En décembre 2020, l’Espagne demandait des explications après les propos du chef du gouvernement marocain. La réponse marocaine, telle qu’elle avait été rapportée par la presse espagnole, consistait essentiellement à rappeler que la position de Rabat était connue et qu’elle n’avait pas changé.
Depuis, le contexte bilatéral a profondément évolué.
La crise diplomatique entre Rabat et Madrid a atteint un niveau inédit avant de connaître un réchauffement après le changement de position espagnol sur la question du Sahara marocain. Les relations sécuritaires, économiques et politiques ont ensuite repris leur cours.
Ceuta et Melilla, elles, n’ont pas disparu du dossier.
Elles sont simplement restées en arrière-plan.
C’est ce qui donne à la convocation annoncée cette semaine une dimension particulière. Le différend territorial revient cette fois après une crise migratoire majeure à Ceuta, et après des déclarations ministérielles marocaines qui ont replacé publiquement la question de la souveraineté au centre du débat.

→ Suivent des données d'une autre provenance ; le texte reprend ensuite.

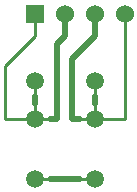
<source format=gbl>
G04 (created by PCBNEW (2013-07-07 BZR 4022)-stable) date 6/30/2014 10:29:55 PM*
%MOIN*%
G04 Gerber Fmt 3.4, Leading zero omitted, Abs format*
%FSLAX34Y34*%
G01*
G70*
G90*
G04 APERTURE LIST*
%ADD10C,0.00393701*%
%ADD11R,0.06X0.06*%
%ADD12C,0.06*%
%ADD13C,0.059*%
%ADD14C,0.01*%
%ADD15C,0.02*%
G04 APERTURE END LIST*
G54D10*
G54D11*
X84000Y-51000D03*
G54D12*
X85000Y-51000D03*
X86000Y-51000D03*
X87000Y-51000D03*
G54D13*
X84000Y-54500D03*
X86000Y-54500D03*
X84000Y-53250D03*
X86000Y-53250D03*
X84000Y-54500D03*
X84000Y-56500D03*
X86000Y-54500D03*
X86000Y-56500D03*
G54D14*
X84000Y-56500D02*
X84500Y-56500D01*
X85500Y-56500D02*
X86000Y-56500D01*
G54D15*
X84500Y-56500D02*
X85500Y-56500D01*
X84750Y-54500D02*
X84500Y-54500D01*
X85000Y-51750D02*
X84750Y-52000D01*
X84750Y-52000D02*
X84750Y-54500D01*
X85000Y-51000D02*
X85000Y-51750D01*
G54D14*
X84500Y-54500D02*
X84000Y-54500D01*
X84000Y-54500D02*
X84000Y-54000D01*
X84000Y-53750D02*
X84000Y-53250D01*
G54D15*
X84000Y-54000D02*
X84000Y-53750D01*
G54D14*
X84000Y-51000D02*
X84000Y-51750D01*
X83000Y-54500D02*
X84000Y-54500D01*
X83000Y-52750D02*
X83000Y-54500D01*
X84000Y-51750D02*
X83000Y-52750D01*
G54D15*
X85250Y-54500D02*
X85500Y-54500D01*
X86000Y-51750D02*
X85250Y-52500D01*
X85250Y-52500D02*
X85250Y-54500D01*
X86000Y-51000D02*
X86000Y-51750D01*
G54D14*
X85500Y-54500D02*
X86000Y-54500D01*
X86000Y-54500D02*
X86000Y-54000D01*
X86000Y-53750D02*
X86000Y-53250D01*
G54D15*
X86000Y-54000D02*
X86000Y-53750D01*
G54D14*
X87000Y-51000D02*
X87000Y-54500D01*
X87000Y-54500D02*
X86000Y-54500D01*
M02*

</source>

Il faut cependant distinguer ce que les faits permettent d’établir de ce qu’ils ne permettent pas encore de conclure.
Rien, dans les éléments rendus publics par Madrid, ne permet à ce stade d’affirmer que Rabat aurait décidé de passer d’une revendication politique à une remise en cause concrète du statu quo dans les deux villes.
Et sur l’autre volet de la crise, celui de l’arrivée massive de migrants à Ceuta, Sánchez a lui-même reconnu jeudi que son gouvernement ne disposait pas de preuves solides permettant d’attribuer au Maroc l’organisation ou l’exécution de cette opération.
Le dossier est donc plus compliqué qu’une simple succession de déclarations marocaines et de protestations espagnoles.
La revendication marocaine sur Ceuta et Melilla est ancienne. La réaction espagnole l’est également. Ce qui a changé, c’est le contexte dans lequel cette question réapparaît : contrôle des frontières, migration, sécurité, souveraineté et relations stratégiques entre Rabat et Madrid se retrouvent désormais dans le même espace politique.
En 2020, la question posée à Karima Benyaich était, au fond, la même que celle qui revient aujourd’hui : que signifie la position marocaine sur Ceuta et Melilla ?
La réponse rapportée à l’époque était sans ambiguïté sur un point : il n’y avait rien de nouveau dans la position du Maroc.
Six ans plus tard, ce n’est peut-être donc pas la revendication elle-même qui constitue le changement.
C’est le moment dans lequel elle réapparaît.